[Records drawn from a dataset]
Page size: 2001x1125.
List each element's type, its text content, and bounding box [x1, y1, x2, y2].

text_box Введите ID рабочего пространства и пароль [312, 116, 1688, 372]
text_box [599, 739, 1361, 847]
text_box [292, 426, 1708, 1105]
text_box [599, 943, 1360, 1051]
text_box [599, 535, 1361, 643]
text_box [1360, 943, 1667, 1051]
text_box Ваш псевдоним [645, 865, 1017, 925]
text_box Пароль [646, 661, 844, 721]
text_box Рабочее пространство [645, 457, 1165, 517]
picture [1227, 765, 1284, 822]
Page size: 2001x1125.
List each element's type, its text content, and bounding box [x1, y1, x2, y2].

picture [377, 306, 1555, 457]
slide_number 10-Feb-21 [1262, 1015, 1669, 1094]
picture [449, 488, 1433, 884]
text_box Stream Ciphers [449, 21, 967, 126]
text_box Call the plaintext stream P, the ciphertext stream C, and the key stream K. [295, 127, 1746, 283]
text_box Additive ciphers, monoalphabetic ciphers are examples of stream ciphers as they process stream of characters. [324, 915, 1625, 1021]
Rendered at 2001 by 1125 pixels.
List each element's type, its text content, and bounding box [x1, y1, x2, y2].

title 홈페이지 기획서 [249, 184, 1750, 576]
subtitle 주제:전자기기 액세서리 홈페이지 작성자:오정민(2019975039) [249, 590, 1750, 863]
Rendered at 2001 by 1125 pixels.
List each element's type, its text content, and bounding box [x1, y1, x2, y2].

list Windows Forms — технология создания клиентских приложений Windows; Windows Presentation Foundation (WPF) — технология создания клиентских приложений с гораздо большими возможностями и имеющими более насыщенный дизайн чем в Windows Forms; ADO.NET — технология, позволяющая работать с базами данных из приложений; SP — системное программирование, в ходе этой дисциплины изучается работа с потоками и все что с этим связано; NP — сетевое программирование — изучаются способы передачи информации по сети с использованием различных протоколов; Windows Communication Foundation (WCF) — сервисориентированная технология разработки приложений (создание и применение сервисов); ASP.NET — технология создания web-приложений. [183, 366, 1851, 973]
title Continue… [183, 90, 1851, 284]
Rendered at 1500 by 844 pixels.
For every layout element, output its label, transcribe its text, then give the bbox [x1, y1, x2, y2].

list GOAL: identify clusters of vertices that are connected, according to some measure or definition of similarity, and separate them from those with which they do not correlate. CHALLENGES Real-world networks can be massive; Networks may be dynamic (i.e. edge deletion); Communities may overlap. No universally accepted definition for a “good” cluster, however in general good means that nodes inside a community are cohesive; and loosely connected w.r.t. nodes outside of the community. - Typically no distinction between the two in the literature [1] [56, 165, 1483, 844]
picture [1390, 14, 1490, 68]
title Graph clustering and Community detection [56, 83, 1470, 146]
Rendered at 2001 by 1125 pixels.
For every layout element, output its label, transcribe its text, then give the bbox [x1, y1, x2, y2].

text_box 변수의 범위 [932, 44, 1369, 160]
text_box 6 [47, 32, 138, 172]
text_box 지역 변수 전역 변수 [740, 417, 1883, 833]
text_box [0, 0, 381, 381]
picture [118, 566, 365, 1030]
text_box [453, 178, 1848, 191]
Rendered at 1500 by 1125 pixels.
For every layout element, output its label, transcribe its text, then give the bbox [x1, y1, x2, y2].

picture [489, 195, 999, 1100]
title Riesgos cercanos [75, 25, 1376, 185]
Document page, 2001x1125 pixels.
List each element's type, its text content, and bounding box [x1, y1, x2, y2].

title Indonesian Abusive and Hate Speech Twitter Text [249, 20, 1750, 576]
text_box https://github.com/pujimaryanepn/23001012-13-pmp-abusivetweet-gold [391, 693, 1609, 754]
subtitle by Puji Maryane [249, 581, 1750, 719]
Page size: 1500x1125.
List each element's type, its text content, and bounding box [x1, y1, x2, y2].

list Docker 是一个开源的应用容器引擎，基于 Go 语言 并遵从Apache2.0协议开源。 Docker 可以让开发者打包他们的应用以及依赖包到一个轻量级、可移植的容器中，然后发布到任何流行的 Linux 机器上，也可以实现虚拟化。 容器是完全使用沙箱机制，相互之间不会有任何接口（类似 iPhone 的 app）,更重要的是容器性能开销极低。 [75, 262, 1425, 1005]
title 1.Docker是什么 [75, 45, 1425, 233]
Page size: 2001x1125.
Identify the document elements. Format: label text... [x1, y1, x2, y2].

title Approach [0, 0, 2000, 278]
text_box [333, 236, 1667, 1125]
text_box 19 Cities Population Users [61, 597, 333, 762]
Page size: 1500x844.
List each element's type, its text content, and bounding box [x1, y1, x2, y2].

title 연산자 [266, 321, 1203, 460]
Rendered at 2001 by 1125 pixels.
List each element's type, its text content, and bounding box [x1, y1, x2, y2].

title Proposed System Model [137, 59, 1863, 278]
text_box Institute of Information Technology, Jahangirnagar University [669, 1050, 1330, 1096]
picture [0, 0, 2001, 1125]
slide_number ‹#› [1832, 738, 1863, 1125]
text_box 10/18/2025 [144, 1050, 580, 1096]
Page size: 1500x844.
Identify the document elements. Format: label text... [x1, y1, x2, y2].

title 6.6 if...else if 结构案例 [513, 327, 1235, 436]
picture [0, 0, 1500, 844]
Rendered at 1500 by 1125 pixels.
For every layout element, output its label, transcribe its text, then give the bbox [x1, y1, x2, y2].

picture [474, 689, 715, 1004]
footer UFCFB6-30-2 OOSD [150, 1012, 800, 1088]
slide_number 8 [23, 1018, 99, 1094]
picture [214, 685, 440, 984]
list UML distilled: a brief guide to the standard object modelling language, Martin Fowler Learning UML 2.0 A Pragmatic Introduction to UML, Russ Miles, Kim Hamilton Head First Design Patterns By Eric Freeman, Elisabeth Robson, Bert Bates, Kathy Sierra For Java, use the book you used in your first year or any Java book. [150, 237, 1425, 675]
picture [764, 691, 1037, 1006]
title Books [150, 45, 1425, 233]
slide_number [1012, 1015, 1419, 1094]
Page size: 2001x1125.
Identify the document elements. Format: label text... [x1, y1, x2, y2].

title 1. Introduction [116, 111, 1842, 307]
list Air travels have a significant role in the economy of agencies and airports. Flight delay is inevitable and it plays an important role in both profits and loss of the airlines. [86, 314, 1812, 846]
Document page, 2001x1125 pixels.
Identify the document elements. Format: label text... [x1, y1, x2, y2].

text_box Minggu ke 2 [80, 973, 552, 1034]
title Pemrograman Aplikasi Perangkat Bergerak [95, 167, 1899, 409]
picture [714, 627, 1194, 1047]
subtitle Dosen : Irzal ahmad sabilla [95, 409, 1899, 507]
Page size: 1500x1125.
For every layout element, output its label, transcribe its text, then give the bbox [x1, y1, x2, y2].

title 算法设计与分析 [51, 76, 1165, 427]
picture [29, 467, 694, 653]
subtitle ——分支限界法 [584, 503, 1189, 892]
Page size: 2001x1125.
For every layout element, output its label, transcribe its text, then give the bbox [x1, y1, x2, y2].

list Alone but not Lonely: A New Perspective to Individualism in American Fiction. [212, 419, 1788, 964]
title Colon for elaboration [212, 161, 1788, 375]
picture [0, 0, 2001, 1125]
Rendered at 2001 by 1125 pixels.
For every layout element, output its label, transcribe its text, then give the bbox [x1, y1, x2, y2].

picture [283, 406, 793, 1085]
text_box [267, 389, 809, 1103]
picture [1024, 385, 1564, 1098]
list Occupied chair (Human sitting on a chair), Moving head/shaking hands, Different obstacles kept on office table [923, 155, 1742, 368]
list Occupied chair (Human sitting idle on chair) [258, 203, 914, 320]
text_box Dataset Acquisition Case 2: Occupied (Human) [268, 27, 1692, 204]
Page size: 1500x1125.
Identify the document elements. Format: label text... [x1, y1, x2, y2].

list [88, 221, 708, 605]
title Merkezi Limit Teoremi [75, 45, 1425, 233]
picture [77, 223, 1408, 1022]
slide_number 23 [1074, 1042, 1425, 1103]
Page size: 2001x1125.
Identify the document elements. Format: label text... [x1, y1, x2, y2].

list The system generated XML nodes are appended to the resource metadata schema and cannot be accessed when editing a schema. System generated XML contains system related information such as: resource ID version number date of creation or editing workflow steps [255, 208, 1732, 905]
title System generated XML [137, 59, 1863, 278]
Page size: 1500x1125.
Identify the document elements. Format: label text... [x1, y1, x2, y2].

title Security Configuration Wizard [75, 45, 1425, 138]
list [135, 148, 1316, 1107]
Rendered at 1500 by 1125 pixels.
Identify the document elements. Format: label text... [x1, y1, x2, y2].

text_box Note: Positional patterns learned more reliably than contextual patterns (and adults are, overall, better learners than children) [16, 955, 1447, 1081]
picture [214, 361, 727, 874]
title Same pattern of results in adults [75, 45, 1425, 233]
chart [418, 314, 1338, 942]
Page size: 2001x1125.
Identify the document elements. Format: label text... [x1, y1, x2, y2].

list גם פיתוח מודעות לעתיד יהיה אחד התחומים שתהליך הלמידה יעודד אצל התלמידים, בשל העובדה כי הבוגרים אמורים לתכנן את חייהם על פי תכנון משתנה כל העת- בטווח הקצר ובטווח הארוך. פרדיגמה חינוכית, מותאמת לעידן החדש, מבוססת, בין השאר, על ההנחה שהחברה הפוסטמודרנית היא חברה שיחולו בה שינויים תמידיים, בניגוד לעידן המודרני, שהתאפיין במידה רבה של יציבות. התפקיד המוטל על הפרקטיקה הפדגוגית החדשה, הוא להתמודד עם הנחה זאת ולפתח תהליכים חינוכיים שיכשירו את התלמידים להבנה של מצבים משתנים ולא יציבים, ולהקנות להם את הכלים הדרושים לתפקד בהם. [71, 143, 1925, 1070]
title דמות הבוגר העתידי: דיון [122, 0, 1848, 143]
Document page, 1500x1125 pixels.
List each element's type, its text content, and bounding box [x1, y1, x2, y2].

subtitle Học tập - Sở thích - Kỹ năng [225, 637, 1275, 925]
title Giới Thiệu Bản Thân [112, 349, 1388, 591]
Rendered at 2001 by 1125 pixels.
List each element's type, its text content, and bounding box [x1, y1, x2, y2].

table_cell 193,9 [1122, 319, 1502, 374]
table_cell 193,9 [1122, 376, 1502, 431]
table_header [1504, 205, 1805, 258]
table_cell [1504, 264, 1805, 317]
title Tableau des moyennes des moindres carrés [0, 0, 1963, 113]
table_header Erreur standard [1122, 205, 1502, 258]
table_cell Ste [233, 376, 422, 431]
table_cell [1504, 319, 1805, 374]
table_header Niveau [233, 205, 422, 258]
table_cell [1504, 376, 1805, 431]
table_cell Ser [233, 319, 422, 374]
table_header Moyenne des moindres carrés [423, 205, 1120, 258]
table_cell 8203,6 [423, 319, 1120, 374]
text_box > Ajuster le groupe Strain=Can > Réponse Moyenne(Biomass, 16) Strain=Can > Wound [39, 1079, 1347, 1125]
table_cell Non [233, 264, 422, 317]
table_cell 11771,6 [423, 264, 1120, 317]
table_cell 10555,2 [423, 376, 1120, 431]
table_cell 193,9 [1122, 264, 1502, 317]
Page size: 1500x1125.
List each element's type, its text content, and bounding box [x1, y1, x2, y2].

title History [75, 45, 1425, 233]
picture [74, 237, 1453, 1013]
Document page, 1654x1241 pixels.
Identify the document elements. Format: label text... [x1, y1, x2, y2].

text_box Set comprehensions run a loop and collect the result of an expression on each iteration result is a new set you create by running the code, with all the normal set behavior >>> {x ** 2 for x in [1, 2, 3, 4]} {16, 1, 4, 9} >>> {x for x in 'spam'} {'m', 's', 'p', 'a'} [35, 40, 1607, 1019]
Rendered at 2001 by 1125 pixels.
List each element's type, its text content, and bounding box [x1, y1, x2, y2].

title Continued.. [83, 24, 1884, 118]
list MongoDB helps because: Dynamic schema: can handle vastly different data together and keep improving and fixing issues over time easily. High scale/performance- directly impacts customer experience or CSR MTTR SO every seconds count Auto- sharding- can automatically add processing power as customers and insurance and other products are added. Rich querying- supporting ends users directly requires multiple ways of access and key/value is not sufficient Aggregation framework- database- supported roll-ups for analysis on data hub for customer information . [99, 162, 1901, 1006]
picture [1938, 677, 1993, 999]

Exercise brief — When the line containing "Rendered at 1500 by 844 pixels." is reached, include it and stop. Until then, output each line of the entries exactly as given, starting from the first.

Response —
Page size: 2001x1125.
List each element's type, its text content, and bounding box [x1, y1, x2, y2].

text_box Введите ID рабочего пространства и пароль [312, 116, 1688, 372]
text_box [599, 739, 1361, 847]
text_box [292, 426, 1708, 1105]
text_box [599, 943, 1360, 1051]
text_box [599, 535, 1361, 643]
text_box [1360, 943, 1667, 1051]
text_box Ваш псевдоним [645, 865, 1017, 925]
text_box Пароль [646, 661, 844, 721]
text_box Рабочее пространство [645, 457, 1165, 517]
picture [1227, 765, 1284, 822]
Page size: 2001x1125.
List each element's type, its text content, and bounding box [x1, y1, x2, y2].

picture [377, 306, 1555, 457]
slide_number 10-Feb-21 [1262, 1015, 1669, 1094]
picture [449, 488, 1433, 884]
text_box Stream Ciphers [449, 21, 967, 126]
text_box Call the plaintext stream P, the ciphertext stream C, and the key stream K. [295, 127, 1746, 283]
text_box Additive ciphers, monoalphabetic ciphers are examples of stream ciphers as they process stream of characters. [324, 915, 1625, 1021]
Rendered at 2001 by 1125 pixels.
List each element's type, its text content, and bounding box [x1, y1, x2, y2].

title 홈페이지 기획서 [249, 184, 1750, 576]
subtitle 주제:전자기기 액세서리 홈페이지 작성자:오정민(2019975039) [249, 590, 1750, 863]
Rendered at 2001 by 1125 pixels.
List each element's type, its text content, and bounding box [x1, y1, x2, y2].

list Windows Forms — технология создания клиентских приложений Windows; Windows Presentation Foundation (WPF) — технология создания клиентских приложений с гораздо большими возможностями и имеющими более насыщенный дизайн чем в Windows Forms; ADO.NET — технология, позволяющая работать с базами данных из приложений; SP — системное программирование, в ходе этой дисциплины изучается работа с потоками и все что с этим связано; NP — сетевое программирование — изучаются способы передачи информации по сети с использованием различных протоколов; Windows Communication Foundation (WCF) — сервисориентированная технология разработки приложений (создание и применение сервисов); ASP.NET — технология создания web-приложений. [183, 366, 1851, 973]
title Continue… [183, 90, 1851, 284]
Rendered at 1500 by 844 pixels.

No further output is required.